▶ [Assignment]: Carry on the FLRA decision about the NLRB transfer grievance, starting right after its final sentence.

▶ [Provided passage]:

*-*-*

54:0056(7)AR - - NLRB and NLRB Union - - 1998 FLRAdec AR - - v54 p56
[ v54 p56 ]
The decision of the Authority follows:
54 FLRA No. 7
FEDERAL LABOR RELATIONS AUTHORITY
NATIONAL LABOR RELATIONS BOARD
NATIONAL LABOR RELATIONS BOARD UNION
April 23, 1998
Before the Authority: Phyllis N. Segal, Chair; Donald S. Wasserman and Dale Cabaniss, Members.(1)
I. Statement of the Case
This case is before the Authority on exceptions to an award of Arbitrator Paul J. Fasser, Jr. filed by the National Labor Relations Board (Agency) under section 7122(a) of the Federal Service Labor-Management Relations Statute (the Statute) and part 2425 of the Authority's Regulations. The National Labor Relations Board Union (Union) filed an opposition to the Agency's exceptions, and the Agency filed a response to the Union's opposition.(2)
The Arbitrator determined that the Agency failed to comply with the parties' collective bargaining agreement when it failed to grant a transfer to the grievant. For the following reasons, we conclude that the Arbitrator's award is contrary to law. Accordingly, we set aside the award.
II. Background and Arbitrator's Award
The grievant began working in the Brooklyn Regional Office of the Agency in 1989. In 1993, when the grievant's spouse took a job in Washington, D.C., the grievant requested and received consecutive details to two separate Agency offices in Washington. In the meantime, the grievant had also placed his name on a transfer register in an attempt to receive a permanent transfer to Washington. In early 1994, the grievant's details in Washington ended. The grievant then took a 30-day leave of absence and, when at the end of the 30 days he still had not received a permanent position in Washington, he resigned from the Agency. Award at 1-2, 5.
As pertinent here, the Union argued before the Arbitrator that the Agency violated Article 33 of the collective bargaining agreement(3) when, in December 1993, the Agency's Office of Appeals hired a recent law school graduate instead of granting the grievant a transfer. The Union asserted that the Agency had an obligation to notify the Union of its recent hires and transfers, and that the Agency should have considered the grievant for a transfer before it hired a recent law school graduate "off the street." Id. at 9.
The Arbitrator found that the grievance was timely. He stated that:
It is clear from the record that the Agency did not advise every employee on the transfer register of its hiring and transfer activities. Much of the information was learned by word of mouth. . . . Article 33 provides that the losing employees on the register and the Union would be advised of each transfer. There is no hard evidence that the Agency held up this end of the bargain.

*-*-*

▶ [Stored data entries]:
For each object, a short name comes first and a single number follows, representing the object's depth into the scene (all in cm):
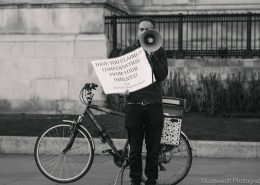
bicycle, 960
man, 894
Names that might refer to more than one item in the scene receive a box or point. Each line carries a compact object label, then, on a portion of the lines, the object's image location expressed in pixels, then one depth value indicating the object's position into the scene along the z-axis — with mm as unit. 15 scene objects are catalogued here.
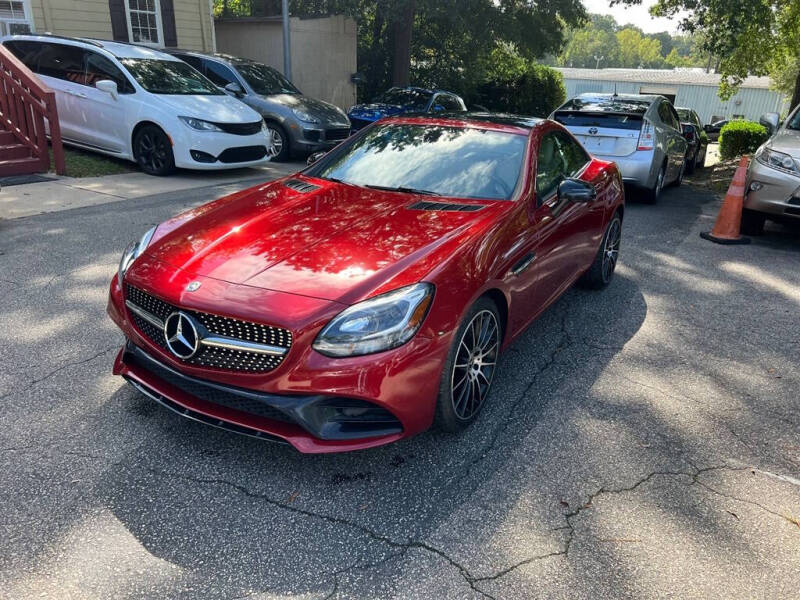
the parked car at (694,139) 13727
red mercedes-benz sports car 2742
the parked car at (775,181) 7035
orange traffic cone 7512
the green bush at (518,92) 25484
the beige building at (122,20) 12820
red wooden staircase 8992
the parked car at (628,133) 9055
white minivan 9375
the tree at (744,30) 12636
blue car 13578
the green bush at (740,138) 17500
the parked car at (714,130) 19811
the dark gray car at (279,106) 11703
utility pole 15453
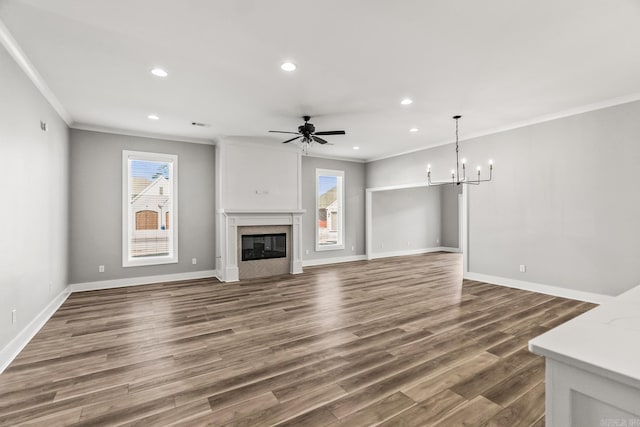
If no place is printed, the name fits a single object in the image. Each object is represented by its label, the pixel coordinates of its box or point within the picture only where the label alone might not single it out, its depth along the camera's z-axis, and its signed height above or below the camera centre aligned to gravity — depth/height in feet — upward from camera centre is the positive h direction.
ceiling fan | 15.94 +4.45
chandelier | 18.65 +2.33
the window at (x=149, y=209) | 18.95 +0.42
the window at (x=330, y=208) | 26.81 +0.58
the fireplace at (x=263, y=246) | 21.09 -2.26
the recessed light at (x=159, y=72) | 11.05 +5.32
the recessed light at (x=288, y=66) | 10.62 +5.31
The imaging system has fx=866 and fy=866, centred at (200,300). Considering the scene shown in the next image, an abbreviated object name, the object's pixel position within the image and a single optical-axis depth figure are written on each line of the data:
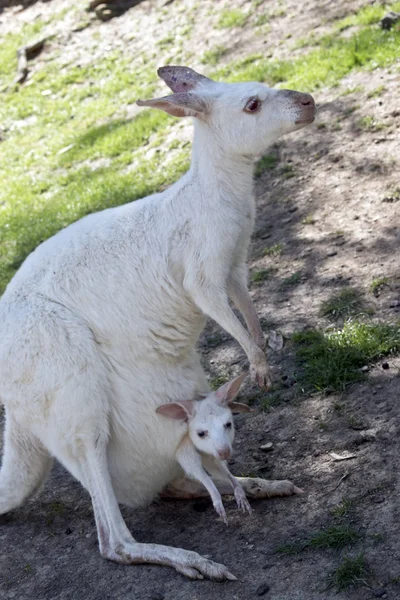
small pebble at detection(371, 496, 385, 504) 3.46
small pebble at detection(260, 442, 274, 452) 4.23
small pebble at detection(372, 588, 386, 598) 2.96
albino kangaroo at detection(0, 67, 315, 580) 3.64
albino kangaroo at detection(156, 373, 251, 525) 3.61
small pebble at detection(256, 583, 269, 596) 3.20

*-*-*

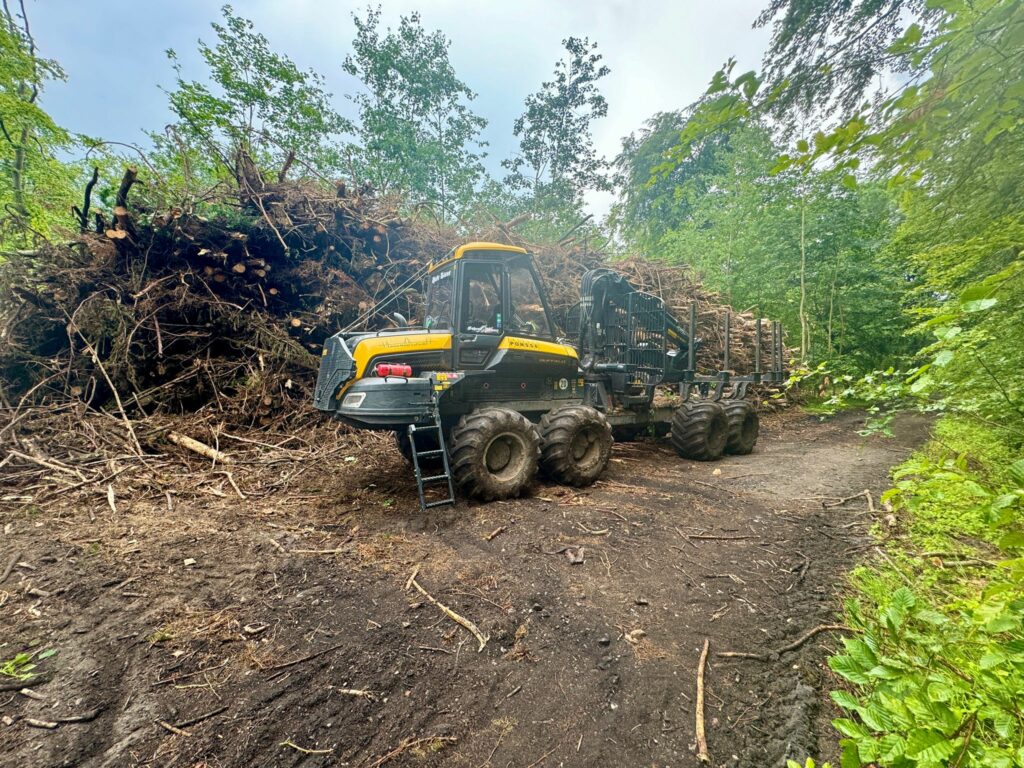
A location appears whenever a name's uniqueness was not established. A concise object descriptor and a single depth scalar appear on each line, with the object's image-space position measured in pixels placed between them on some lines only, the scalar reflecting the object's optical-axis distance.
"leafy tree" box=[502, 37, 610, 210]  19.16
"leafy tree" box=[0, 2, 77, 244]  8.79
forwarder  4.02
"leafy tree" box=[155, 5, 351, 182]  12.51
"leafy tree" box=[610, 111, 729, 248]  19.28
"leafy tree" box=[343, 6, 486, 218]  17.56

*-*-*

▶ [Exercise result]:
Id. at 11-12. Thus, the Arbitrator stated that the grievance was "a continuing one," and was timely filed. Id. at 12.
The Arbitrator rejected the Agency's assertion that it did not transfer the grievant because the quality of the grievant's work indicated that he had less potential than did the recent law school graduate. The Arbitrator based this rejection on the grievant's performance appraisals, which stated, among other things, that the grievant "possesse[d] confidence, good judgment, and a logical deliberate approach that generally enabled him to identify issues, theories and nuances posed by most of the less complex cases assigned to him;" and that:
[The grievant] produced a relatively large volume of work during this seven month period at, or close to, the Agency and Regional Office time goals. [He] made sincere efforts to complete most of his assignments expeditiously and often worked outside normal agency hours, often without claiming compensation, in an attempt to meet or exceed the Agency guidelines.
Id. at 14-15 (quoting Agency Exh. 17).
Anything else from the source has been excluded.